Keuss argues that when we lose our ability to create, we also lose sight of the truth of our creativity, which is the fact that we are created by a creative God. “Losing this occurs in part when we cease to find joy in our creativity,” he says, “and this loss means that in times of sin and brokenness we also don't remember that we can be remade again. In a sense, finding joy and fun in creativity is how find our path to redemption. We are supposed to have fun and be creative.”

He points to the example of Adam and Eve. “When the man and the women in the garden are given the task of naming, they are given a spiritual discipline of sorts – to be joyful in creating so that they too can be constantly renewed and remade. In this way naming is a divine activity, and naming is supposed to beget joy. C.S. Lewis says that 'The serious business of heaven is joy.'”

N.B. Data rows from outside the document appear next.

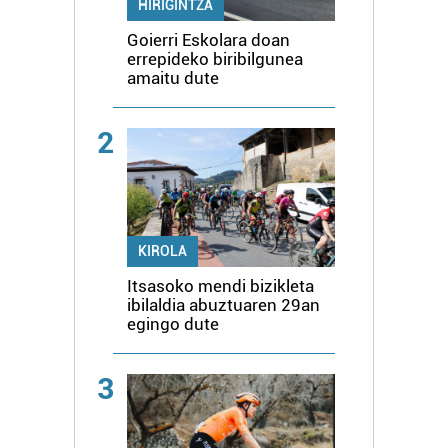
HIRIGINTZA
Goierri Eskolara doan
errepideko biribilgunea
amaitu dute
2
KIROLA
Itsasoko mendi bizikleta
ibilaldia abuztuaren 29an
egingo dute
3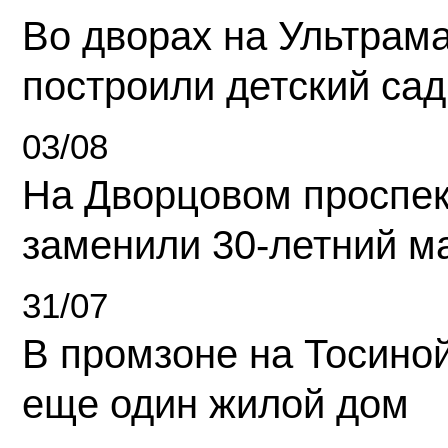
Во дворах на Ультрам
построили детский сад
03/08
На Дворцовом проспек
заменили 30-летний м
31/07
В промзоне на Тосино
еще один жилой дом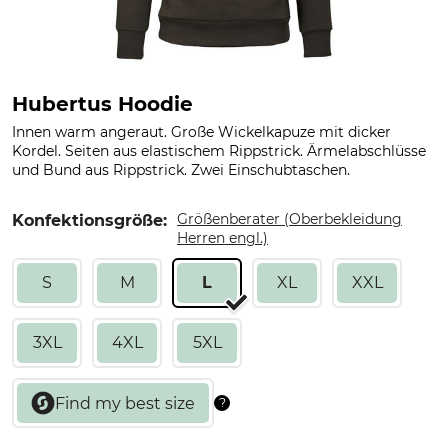
Hubertus Hoodie
Innen warm angeraut. Große Wickelkapuze mit dicker
Kordel. Seiten aus elastischem Rippstrick. Ärmelabschlüsse
und Bund aus Rippstrick. Zwei Einschubtaschen.
Größenberater (Oberbekleidung
Konfektionsgröße:
Herren engl.)
S
M
L
XL
XXL
3XL
4XL
5XL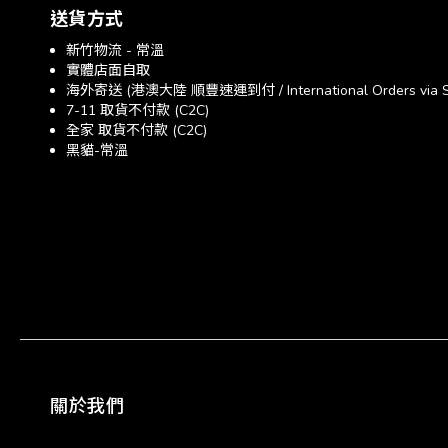
送貨方式
新竹物流 - 常溫
實體店面自取
海外寄送 (港澳大陸 順豐速運到付 / International Orders via SF E
7-11 取貨不付款 (C2C)
全家 取貨不付款 (C2C)
黑貓-常溫
關於我們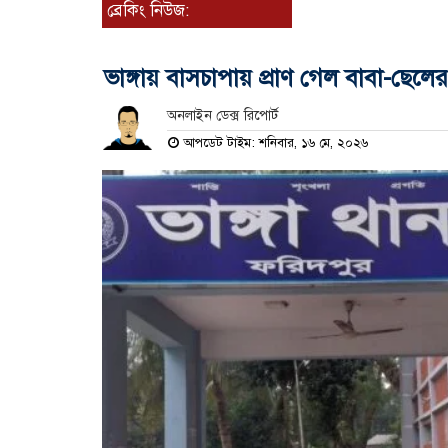
ব্রেকিং নিউজ:
ভাঙ্গায় বাসচাপায় প্রাণ গেল বাবা-ছেলের
অনলাইন ডেক্স রিপোর্ট
আপডেট টাইম: শনিবার, ১৬ মে, ২০২৬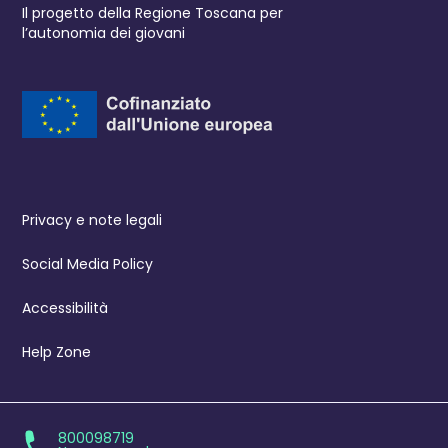
Il progetto della Regione Toscana per
l’autonomia dei giovani
Privacy e note legali
Social Media Policy
Accessibilità
Help Zone
800098719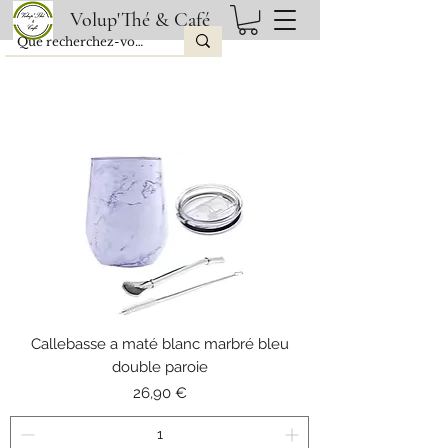
Volup'Thé & Café
Callebasse a maté blanc marbré bleu
double paroie
Prix
26,90 €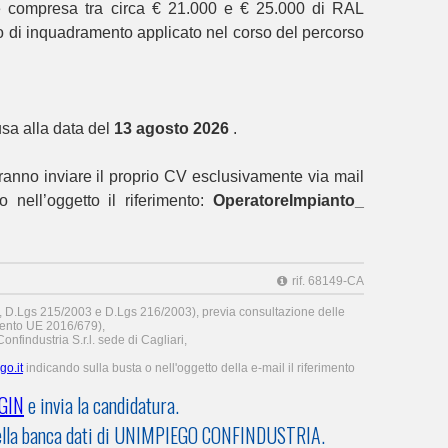
 è compresa tra circa € 21.000 e € 25.000 di RAL
llo di inquadramento applicato nel corso del percorso
usa alla data del
13 agosto 2026
.
vranno inviare il proprio CV esclusivamente via mail
 nell’oggetto il riferimento:
OperatoreImpianto_
rif. 68149-CA
6, D.Lgs 215/2003 e D.Lgs 216/2003), previa consultazione delle
nto UE 2016/679),
nfindustria S.r.l. sede di Cagliari,
go.it
indicando sulla busta o nell'oggetto della e-mail il riferimento
GIN
e invia la candidatura.
V nella banca dati di UNIMPIEGO CONFINDUSTRIA.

But it is Jesus, says Keuss, in whom we see most clearly the theological significance of play. “Jesus' parables are incredibly funny,” he says, “They're ironic. There's a playful use of language and rhyme schemes.”

He points also to the incident of the woman caught in adultery. When she is surrounded by the mob, Jesus steps in and does something amazing. He interrupts the chaos by writing something mysterious in the sand. “He breaks people's expectations by doing something creative in their midst. He essentially says to the mob, 'You're being so legalistic here that you're totally missing the point.' … That's what play can do. It creates an interruption that allows us to get back to what is most essential. It causes us to forget ourselves.”

We can also find Jesus' spirit of play in the language of the Sermon on the Mount. “We can read the Sermon on the Mount as serious ethical pronouncements,” says Keuss. “But in Luke 6, the way Jesus interprets those teachings — 'Blessed are they who are this, and this, and this…' — he is going against their expectations. His use of the word 'blessing' (makarios) has ties to the word 'charis' from which we get gift, joy and surprise. And the pronouncements of 'Woe to them' are directed at those are so fixed on wealth and accomplishment that they can't actually live their lives. If you want to think about playfulness as articulating a life worth living, the Sermon on the Mount is a playful engagement.”

“In the Jerome Berryman's revision of Christian education based on the Montessori tradition,” he adds, “we have something called 'godly play' in many churches focused on teaching children the wonder of the Gospel through acting out stories and asking them 'I wonder' questions that spark their imagination.”